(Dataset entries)
—————

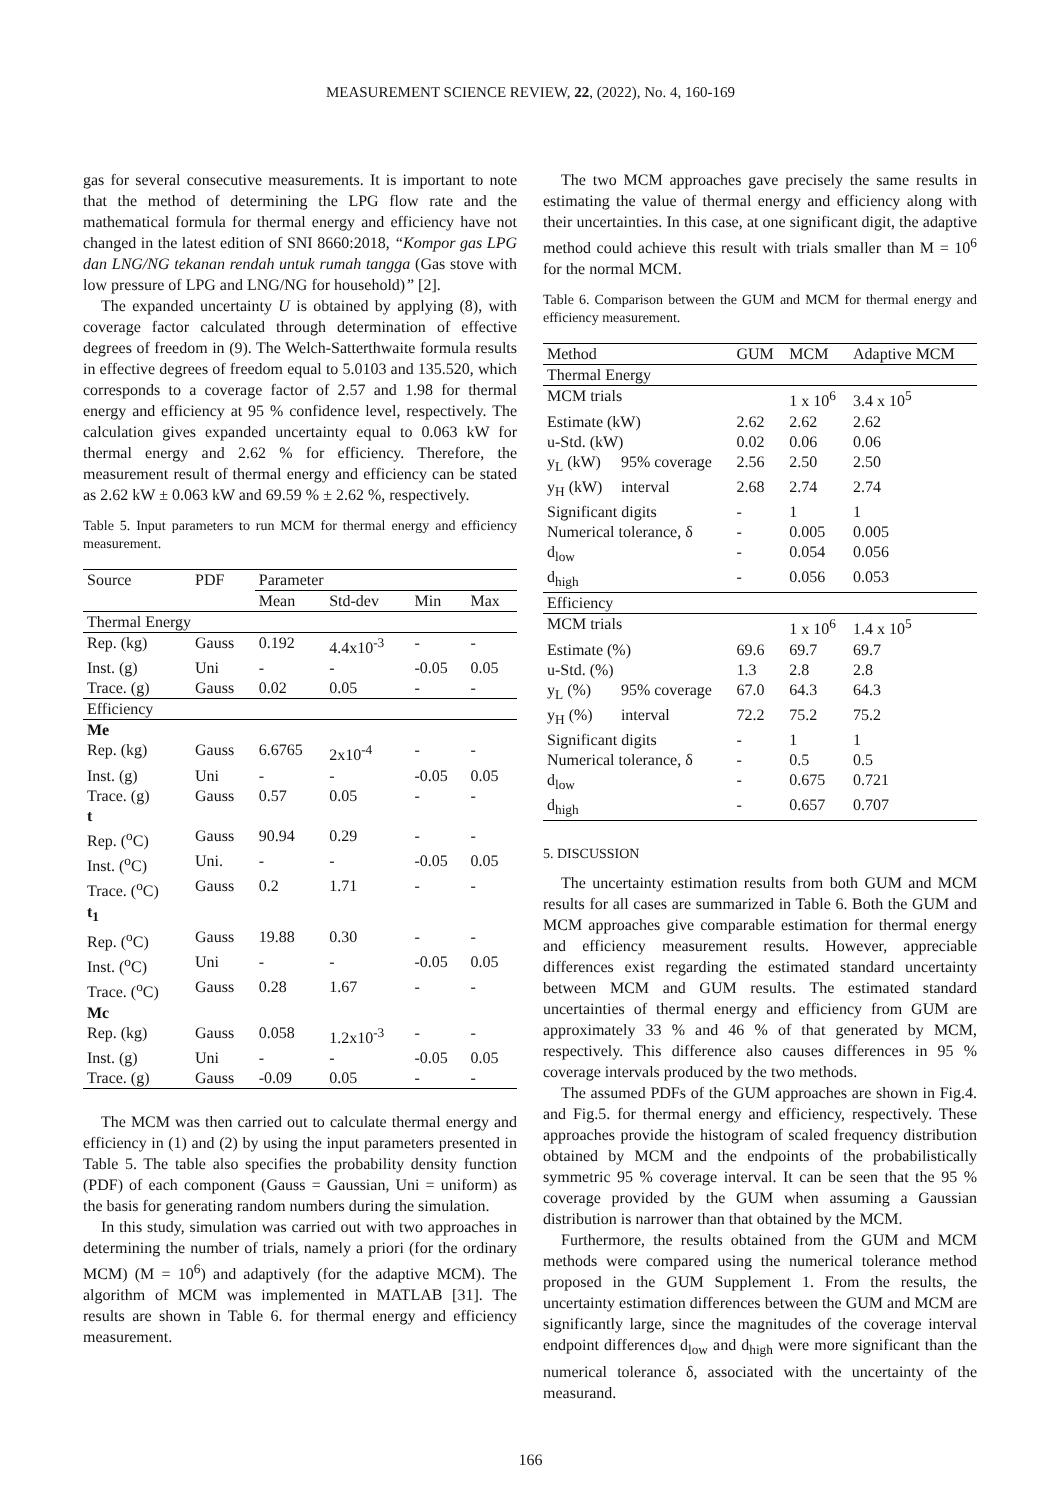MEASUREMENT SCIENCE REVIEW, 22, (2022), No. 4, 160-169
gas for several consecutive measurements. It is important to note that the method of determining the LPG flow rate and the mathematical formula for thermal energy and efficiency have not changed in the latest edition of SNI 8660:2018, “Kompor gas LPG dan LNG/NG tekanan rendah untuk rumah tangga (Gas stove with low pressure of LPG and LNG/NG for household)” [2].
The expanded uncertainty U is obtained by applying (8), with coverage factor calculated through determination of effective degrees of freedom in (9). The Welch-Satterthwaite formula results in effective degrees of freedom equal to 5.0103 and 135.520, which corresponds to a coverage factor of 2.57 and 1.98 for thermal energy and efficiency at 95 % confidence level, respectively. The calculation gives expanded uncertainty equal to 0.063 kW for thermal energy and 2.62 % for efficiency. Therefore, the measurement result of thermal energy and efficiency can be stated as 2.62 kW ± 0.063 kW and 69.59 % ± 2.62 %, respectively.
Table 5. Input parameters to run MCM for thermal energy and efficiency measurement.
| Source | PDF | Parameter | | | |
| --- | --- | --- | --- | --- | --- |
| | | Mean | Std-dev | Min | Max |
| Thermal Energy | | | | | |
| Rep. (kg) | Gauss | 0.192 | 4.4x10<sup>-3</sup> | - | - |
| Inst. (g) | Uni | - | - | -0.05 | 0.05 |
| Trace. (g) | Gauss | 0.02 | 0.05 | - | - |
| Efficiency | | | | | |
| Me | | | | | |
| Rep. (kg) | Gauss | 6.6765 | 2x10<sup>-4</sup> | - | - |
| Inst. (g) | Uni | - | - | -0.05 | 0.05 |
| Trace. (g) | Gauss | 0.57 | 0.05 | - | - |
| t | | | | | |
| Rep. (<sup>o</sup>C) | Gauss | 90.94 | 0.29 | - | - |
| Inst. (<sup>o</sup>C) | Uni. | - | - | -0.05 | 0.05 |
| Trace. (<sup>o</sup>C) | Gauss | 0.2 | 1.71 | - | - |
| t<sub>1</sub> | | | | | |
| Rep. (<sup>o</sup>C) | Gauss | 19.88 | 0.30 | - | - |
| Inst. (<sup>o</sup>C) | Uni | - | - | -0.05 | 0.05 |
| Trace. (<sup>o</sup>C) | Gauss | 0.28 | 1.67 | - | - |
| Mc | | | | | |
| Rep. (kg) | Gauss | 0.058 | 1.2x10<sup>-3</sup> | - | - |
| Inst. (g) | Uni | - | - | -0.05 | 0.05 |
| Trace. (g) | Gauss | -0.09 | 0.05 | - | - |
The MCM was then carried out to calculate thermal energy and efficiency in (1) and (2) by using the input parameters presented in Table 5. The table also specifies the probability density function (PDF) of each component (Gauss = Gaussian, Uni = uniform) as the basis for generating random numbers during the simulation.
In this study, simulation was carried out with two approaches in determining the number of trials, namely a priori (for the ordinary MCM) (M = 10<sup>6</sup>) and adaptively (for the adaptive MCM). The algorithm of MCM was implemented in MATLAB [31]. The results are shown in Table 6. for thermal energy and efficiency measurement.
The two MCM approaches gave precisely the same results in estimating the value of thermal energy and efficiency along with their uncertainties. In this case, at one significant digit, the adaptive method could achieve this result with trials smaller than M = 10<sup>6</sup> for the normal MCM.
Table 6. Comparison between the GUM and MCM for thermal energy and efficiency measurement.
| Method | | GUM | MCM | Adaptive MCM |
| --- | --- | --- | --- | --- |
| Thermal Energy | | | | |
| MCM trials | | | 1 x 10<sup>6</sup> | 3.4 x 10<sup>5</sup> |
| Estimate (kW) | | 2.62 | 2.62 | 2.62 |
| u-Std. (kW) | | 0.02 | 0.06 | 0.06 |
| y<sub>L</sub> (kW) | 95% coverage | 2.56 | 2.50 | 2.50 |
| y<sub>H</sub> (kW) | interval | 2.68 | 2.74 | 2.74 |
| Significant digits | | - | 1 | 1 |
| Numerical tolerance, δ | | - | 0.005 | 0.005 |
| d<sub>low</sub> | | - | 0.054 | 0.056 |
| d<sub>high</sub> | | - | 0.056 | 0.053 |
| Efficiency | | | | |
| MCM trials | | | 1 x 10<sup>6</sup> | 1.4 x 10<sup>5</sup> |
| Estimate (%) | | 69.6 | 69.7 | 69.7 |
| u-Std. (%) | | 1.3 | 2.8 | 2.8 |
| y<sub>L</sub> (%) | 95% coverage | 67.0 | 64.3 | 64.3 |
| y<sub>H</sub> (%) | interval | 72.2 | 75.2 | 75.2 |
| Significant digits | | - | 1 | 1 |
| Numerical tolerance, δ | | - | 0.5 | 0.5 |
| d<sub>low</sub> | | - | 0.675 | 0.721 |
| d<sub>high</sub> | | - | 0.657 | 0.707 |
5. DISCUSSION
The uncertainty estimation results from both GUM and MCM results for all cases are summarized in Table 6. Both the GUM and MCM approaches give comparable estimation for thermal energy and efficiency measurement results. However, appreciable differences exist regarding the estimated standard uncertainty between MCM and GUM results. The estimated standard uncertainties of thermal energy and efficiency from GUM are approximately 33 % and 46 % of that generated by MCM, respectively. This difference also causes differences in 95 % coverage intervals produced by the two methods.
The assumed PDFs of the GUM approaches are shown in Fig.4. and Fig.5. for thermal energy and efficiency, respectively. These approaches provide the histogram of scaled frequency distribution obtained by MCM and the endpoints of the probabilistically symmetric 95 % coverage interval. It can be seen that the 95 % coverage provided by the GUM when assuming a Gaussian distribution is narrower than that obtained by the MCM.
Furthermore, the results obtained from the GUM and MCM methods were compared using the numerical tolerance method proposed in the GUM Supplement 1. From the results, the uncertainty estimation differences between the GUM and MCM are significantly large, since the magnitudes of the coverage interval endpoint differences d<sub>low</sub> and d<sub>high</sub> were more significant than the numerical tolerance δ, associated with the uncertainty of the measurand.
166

—————

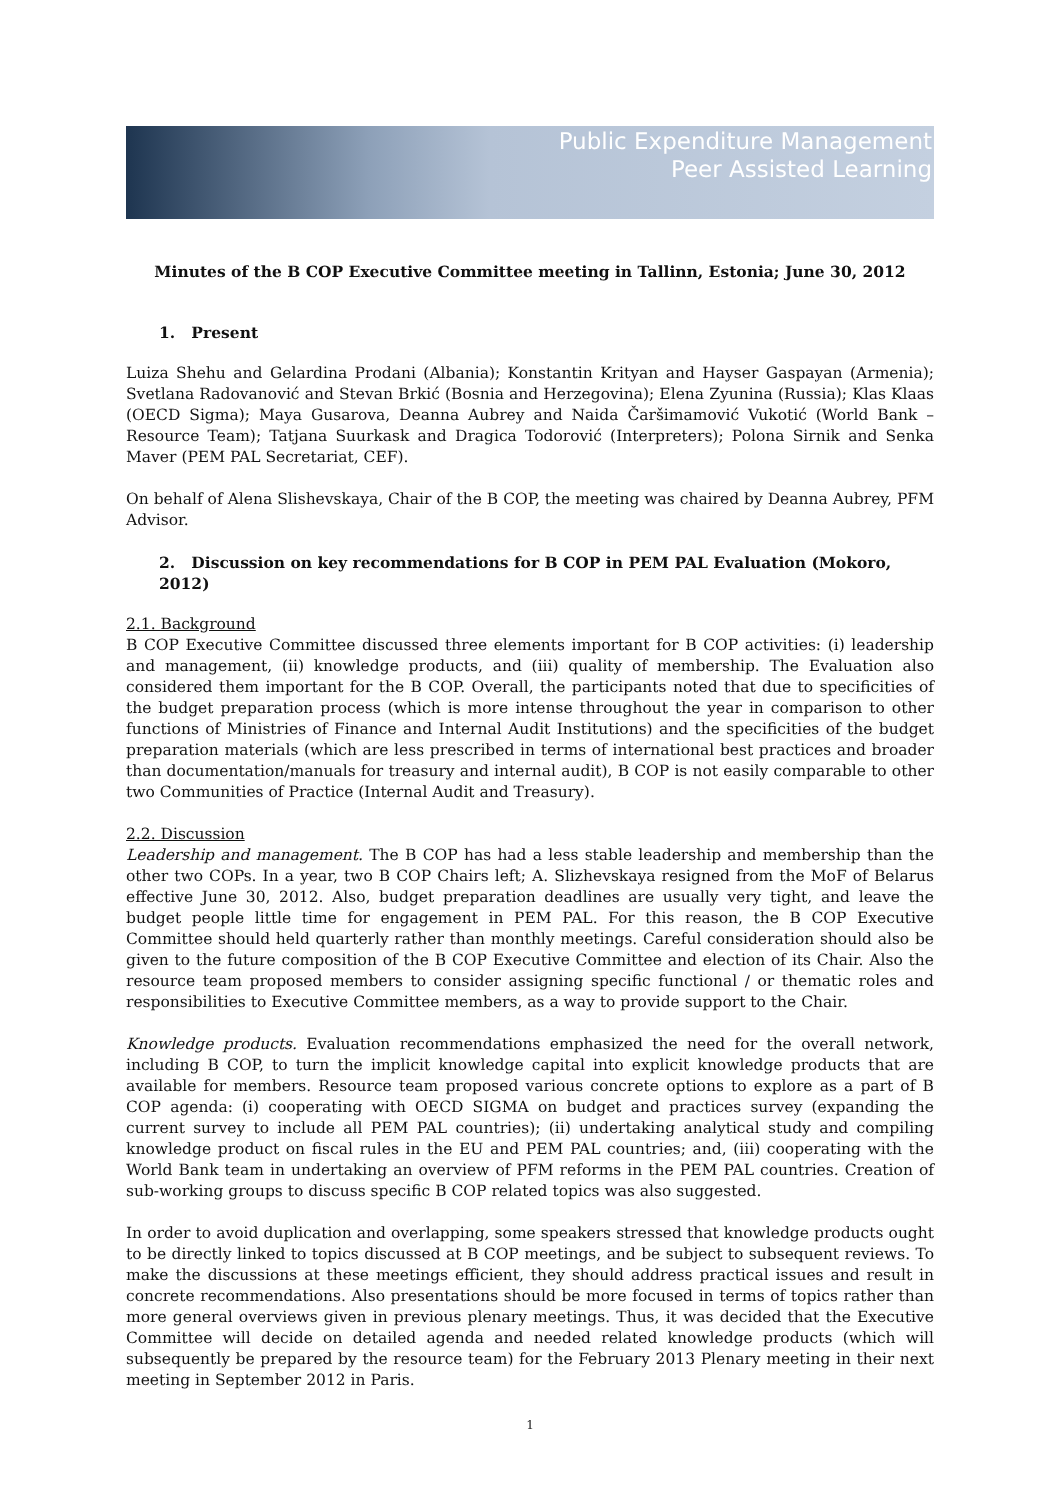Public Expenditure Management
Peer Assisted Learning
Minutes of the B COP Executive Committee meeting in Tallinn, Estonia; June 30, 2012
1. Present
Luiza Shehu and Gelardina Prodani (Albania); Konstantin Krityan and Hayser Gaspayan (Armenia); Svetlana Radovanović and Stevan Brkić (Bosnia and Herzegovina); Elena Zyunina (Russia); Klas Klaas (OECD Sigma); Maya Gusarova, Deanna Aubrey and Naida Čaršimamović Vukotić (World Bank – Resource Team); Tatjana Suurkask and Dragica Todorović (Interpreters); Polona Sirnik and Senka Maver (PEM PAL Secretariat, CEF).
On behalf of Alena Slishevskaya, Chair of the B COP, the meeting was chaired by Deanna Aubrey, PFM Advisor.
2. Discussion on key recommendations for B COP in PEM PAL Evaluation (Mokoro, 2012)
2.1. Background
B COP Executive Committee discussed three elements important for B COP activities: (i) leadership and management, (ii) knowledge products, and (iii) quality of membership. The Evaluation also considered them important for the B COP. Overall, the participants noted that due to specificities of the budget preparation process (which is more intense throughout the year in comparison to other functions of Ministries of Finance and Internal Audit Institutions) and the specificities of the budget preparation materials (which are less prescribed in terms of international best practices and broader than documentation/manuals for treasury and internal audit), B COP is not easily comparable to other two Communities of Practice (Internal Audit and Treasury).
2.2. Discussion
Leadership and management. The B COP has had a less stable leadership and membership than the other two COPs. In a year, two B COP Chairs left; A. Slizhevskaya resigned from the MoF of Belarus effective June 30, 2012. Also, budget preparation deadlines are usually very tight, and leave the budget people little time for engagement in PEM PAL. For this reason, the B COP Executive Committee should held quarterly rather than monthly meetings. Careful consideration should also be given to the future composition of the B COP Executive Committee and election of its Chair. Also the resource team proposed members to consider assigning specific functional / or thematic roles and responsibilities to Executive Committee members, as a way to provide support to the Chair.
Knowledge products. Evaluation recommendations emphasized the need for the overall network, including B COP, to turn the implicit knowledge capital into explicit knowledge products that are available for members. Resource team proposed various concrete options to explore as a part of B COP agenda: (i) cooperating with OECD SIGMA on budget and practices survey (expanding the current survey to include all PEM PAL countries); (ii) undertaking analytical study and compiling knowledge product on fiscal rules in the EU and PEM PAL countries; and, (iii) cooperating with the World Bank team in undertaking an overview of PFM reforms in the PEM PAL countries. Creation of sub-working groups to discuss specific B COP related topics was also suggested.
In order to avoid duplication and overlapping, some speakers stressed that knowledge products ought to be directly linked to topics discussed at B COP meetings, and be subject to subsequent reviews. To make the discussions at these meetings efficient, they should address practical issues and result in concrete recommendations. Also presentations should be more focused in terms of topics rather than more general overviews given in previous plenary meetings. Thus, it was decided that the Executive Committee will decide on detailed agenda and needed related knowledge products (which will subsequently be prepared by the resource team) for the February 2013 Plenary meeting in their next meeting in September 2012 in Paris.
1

—————

Out of the entries above, write out only the lines between the line holding "0.054 | 0.056 |" and the line holding "5. DISCUSSION", inclusive, each exactly as given.

Task result.
| d<sub>low</sub> | | - | 0.054 | 0.056 |
| d<sub>high</sub> | | - | 0.056 | 0.053 |
| Efficiency | | | | |
| MCM trials | | | 1 x 10<sup>6</sup> | 1.4 x 10<sup>5</sup> |
| Estimate (%) | | 69.6 | 69.7 | 69.7 |
| u-Std. (%) | | 1.3 | 2.8 | 2.8 |
| y<sub>L</sub> (%) | 95% coverage | 67.0 | 64.3 | 64.3 |
| y<sub>H</sub> (%) | interval | 72.2 | 75.2 | 75.2 |
| Significant digits | | - | 1 | 1 |
| Numerical tolerance, δ | | - | 0.5 | 0.5 |
| d<sub>low</sub> | | - | 0.675 | 0.721 |
| d<sub>high</sub> | | - | 0.657 | 0.707 |
5. DISCUSSION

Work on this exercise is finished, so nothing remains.